The trick is to use the encodeURIComponent() functionality from js:
var formattedBody = "FirstLine \n Second Line \n Third Line";
var mailToLink = "mailto:x#y.com?body=" + encodeURIComponent(formattedBody);
RESULT:
FirstLine
SecondLine
ThirdLine
I had been struggling with all of the above solutions and nothing helped here, because I used a String variable (plain text from a JTextPane) in combination with "text/html" formatting in my e-mail library.
So, the solution to this problem is to use "text/plain", instead of "text/html" and no need to replace return characters at all:
MimeBodyPart messageBodyPart = new MimeBodyPart();
messageBodyPart.setContent(message, "text/plain");
For Outlook 2010 and later versions, use \t\n rather than using \r\n.
If you can add in a '.' (dot) character at the end of each line, this seems to prevent Outlook ruining text formatting.
Try \r\c instead of \n.
EDIT: I think #Robert Wilkinson had it right. \r\n. Memory just isn't what it used to be.
The \n largely works for us, but Outlook does sometimes take it upon itself to remove the line breaks as you say.
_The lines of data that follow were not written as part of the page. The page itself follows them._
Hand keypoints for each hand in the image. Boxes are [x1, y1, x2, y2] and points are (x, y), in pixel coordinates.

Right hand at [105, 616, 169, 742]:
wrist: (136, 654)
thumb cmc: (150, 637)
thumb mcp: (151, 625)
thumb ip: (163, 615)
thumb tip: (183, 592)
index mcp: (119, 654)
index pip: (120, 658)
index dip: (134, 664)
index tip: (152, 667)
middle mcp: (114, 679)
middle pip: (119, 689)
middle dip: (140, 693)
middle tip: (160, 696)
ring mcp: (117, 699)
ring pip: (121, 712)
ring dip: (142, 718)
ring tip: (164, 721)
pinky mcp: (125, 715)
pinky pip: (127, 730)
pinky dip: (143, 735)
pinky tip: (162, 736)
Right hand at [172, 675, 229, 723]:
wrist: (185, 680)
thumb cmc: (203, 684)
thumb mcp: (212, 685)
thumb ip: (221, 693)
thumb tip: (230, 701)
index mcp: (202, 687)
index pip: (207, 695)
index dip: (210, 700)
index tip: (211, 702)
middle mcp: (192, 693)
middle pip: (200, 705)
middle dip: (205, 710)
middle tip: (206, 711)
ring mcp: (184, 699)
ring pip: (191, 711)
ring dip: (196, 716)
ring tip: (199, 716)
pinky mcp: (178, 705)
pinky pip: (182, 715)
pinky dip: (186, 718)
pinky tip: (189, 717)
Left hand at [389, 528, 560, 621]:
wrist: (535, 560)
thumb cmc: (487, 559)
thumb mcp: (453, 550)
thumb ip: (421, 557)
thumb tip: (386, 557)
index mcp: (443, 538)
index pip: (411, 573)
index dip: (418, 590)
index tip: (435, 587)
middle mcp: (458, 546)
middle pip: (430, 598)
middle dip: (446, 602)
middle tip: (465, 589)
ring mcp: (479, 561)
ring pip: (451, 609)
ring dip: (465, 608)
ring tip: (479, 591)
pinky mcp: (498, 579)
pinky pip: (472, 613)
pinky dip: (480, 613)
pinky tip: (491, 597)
I also had this issue with plain/text mail type. Earlier, I used "\n\n" but there was two line breaks. Then, I used "\t\n" and it worked. I was using StringBuffer in java to append content.
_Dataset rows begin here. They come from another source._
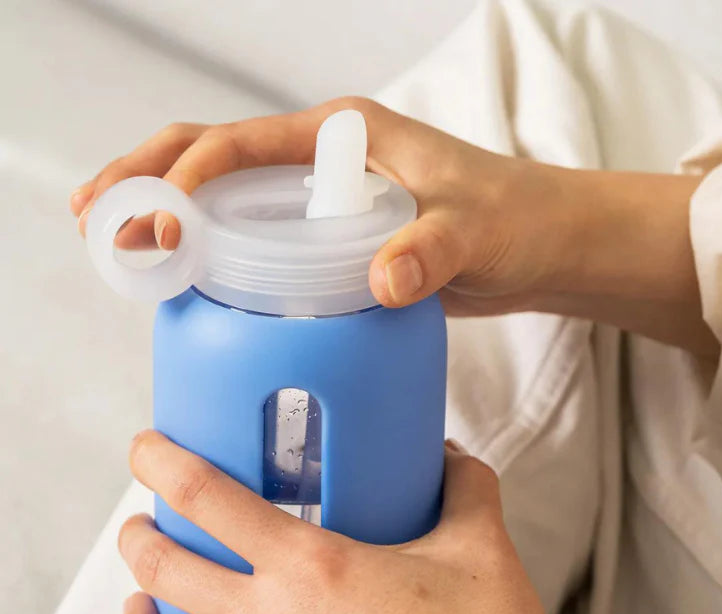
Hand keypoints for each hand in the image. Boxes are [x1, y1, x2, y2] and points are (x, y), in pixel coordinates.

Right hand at [71, 96, 716, 352]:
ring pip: (228, 201)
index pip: (240, 143)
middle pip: (212, 160)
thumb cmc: (515, 219)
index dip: (185, 174)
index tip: (155, 219)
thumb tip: (383, 280)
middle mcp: (324, 163)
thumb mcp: (476, 230)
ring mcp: (324, 203)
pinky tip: (191, 283)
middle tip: (97, 218)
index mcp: (343, 137)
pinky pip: (259, 242)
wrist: (540, 246)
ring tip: (122, 250)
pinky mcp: (333, 242)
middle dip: (147, 181)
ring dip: (171, 218)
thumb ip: (432, 251)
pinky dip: (216, 256)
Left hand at [119, 431, 571, 613]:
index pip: (209, 500)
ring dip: (141, 589)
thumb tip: (445, 452)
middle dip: (139, 528)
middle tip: (146, 501)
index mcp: (315, 567)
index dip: (164, 463)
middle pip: (167, 565)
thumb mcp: (478, 540)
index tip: (148, 446)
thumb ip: (461, 481)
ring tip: (145, 562)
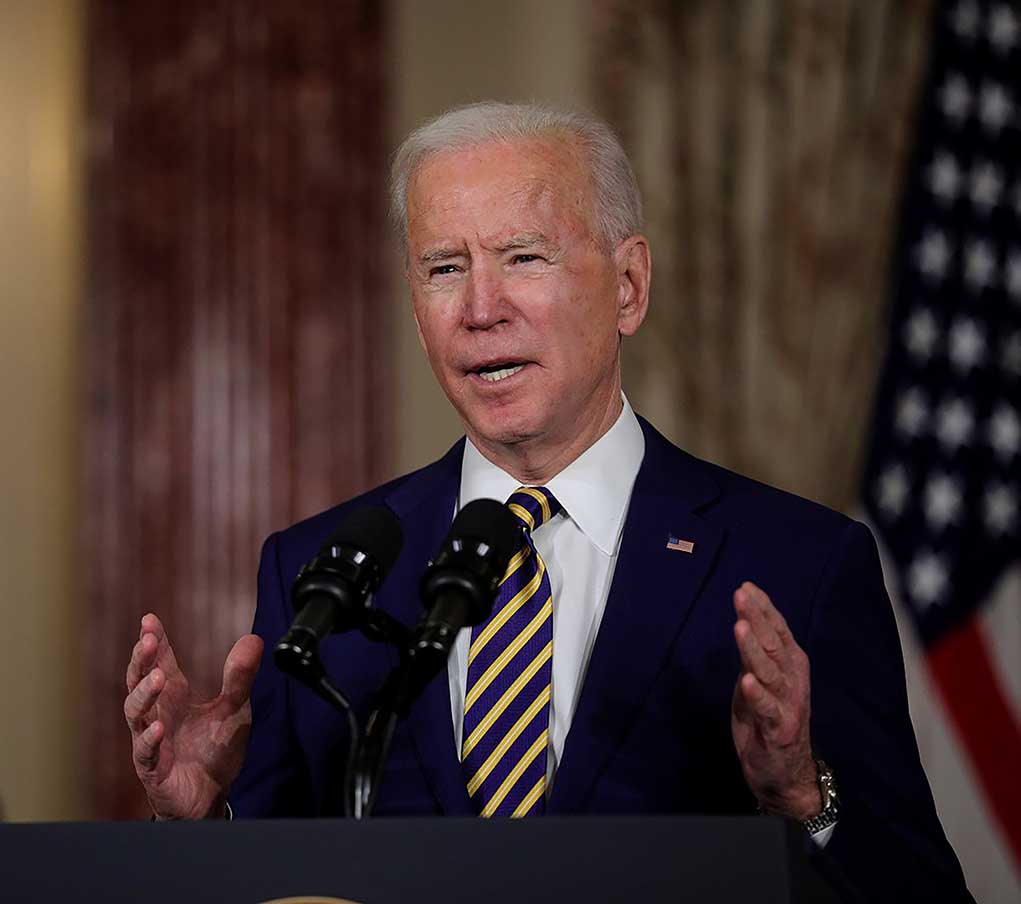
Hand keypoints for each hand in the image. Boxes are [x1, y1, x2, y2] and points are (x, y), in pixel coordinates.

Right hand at [124, 613, 262, 819]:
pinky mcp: (153, 769)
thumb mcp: (235, 708)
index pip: (160, 663)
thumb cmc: (215, 749)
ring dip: (144, 694)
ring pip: (135, 713)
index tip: (149, 619)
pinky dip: (149, 740)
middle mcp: (158, 714)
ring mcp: (151, 741)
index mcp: (176, 696)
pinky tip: (157, 728)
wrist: (212, 795)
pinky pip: (145, 753)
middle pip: (140, 681)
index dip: (154, 641)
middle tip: (149, 640)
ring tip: (158, 677)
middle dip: (142, 660)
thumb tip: (254, 639)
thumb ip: (240, 676)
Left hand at [731, 582, 819, 819]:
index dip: (762, 608)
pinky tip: (746, 681)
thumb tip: (745, 616)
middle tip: (741, 595)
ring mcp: (788, 705)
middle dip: (756, 619)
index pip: (777, 629)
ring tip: (740, 627)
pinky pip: (767, 710)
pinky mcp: (779, 730)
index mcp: (790, 664)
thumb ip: (755, 653)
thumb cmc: (769, 719)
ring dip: (754, 650)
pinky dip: (757, 695)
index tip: (746, 587)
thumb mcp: (759, 680)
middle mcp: (793, 680)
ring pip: (769, 672)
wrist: (785, 773)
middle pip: (773, 644)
The content got printed in next line in Outlook 2010 mail.
Put the text in <pre> Tags and outlook will format and display the text correctly.
i defined it in CSS inline in HTML Body like:
CSS:
pre {
font-family: Verdana, Geneva, sans-serif;
}
i defined the font-family to have to font set.
HTML:
<td width="70%"><pre>Entry Date/Time: 2013-09-19 17:06:25
Entered By: Chris
worklog mania
____________________________________________________________________________________________________
Entry Date/Time: 2013-09-19 17:05:42
Entered By: Chris
this is a new Worklog Entry</pre></td>
Because it is a query, only percent escaped characters work, means %0A gives you a line break. For example,
<a href="mailto:someone#gmail.com?Subject=TEST&body=Hi there,%0A%0AHow are you?%0A%0AThanks">email to me</a>
I also had this issue with plain/text mail type.Form Feed \f worked for me.
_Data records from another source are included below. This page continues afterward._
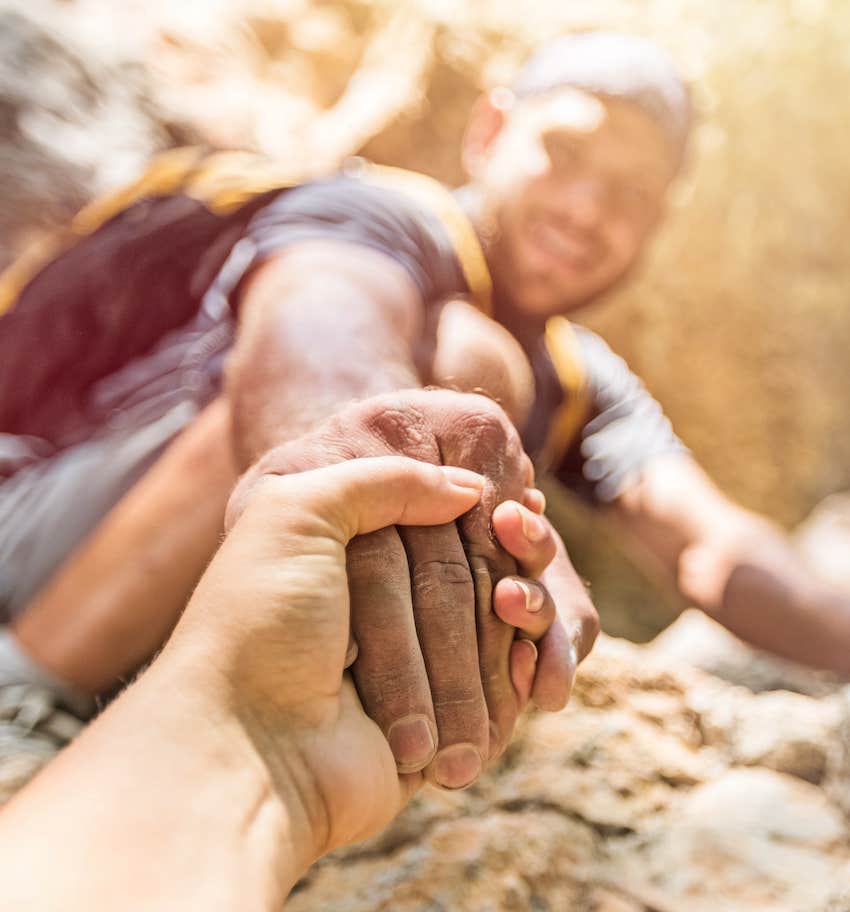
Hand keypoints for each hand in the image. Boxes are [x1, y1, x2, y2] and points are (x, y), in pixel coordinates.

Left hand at [228, 389, 597, 786]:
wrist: (245, 747)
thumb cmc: (262, 621)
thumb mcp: (299, 512)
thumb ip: (383, 479)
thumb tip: (466, 486)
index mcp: (346, 557)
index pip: (437, 524)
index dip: (480, 514)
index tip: (517, 504)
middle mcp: (377, 610)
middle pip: (471, 578)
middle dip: (502, 568)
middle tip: (515, 562)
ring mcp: (411, 669)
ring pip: (492, 633)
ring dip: (516, 620)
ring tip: (518, 604)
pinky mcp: (438, 725)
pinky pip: (498, 695)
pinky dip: (517, 677)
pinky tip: (530, 662)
Sometimes you have to enter \r\n twice to force outlook to do the break.
This will add one empty line but all the lines will have break.
\r\n will not work until you set body type as text.
message.setBody(MessageBody.getMessageBodyFromText(msg));
BodyType type = BodyType.Text;
message.getBody().setBodyType(type);
I was facing the same issue and here is the code that resolved it:
\t\n - for new line in Email service JavaMailSender
String mailMessage = JSONObject.toJSONString("Your message").replace(",", "\t\n").trim();
RESOLVED IN MY APPLICATION
In my application, I was trying to send an email whose message body was typed by the user in text area. When mail was send, outlook automatically removed line break entered by user.
e.g if user entered
Yadav
Mahesh
outlook displayed it as
YadavMahesh
Resolution: I changed the line break character "\r\n" with "\par " ( remember to hit space at the end of RTF code "\par" )and line breaks are restrored.
Cheers,
Mahesh
Try this:
message.setContent(new String(body.getBytes(), "iso-8859-1"),
"text/html; charset=\"iso-8859-1\"");
Regards,
Mohammad Rasool Javeed
I have a good solution that I tried it, it is just add the Char(13) at end of line like the following example:
Dim S As String
S = "Some Text" & Chr(13)
S = S + "Some Text" & Chr(13)
if the message is text/plain using, \r\n should work;
if the message type is text\html, use < p/>
if work need to be done with formatted text with out html encoding.
it can be easy achieved with following scenario that creates div element on the fly and using <pre></pre> html element to keep formatting.
var email_body = htmlEncode($("#Body").val());
function htmlEncode(value) {
return "<pre>" + $('<div/>').text(value).html() + "</pre>";
}
Not sure if it was mentioned above but Outlook has a checkbox setting called "Remove extra line breaks in plain text messages" and is checked by default. It is located in a different spot for different versions of Outlook but for 2010 go to the "File" tab. Select "Options => Mail" Scroll down to "Message format" Uncheck the checkbox.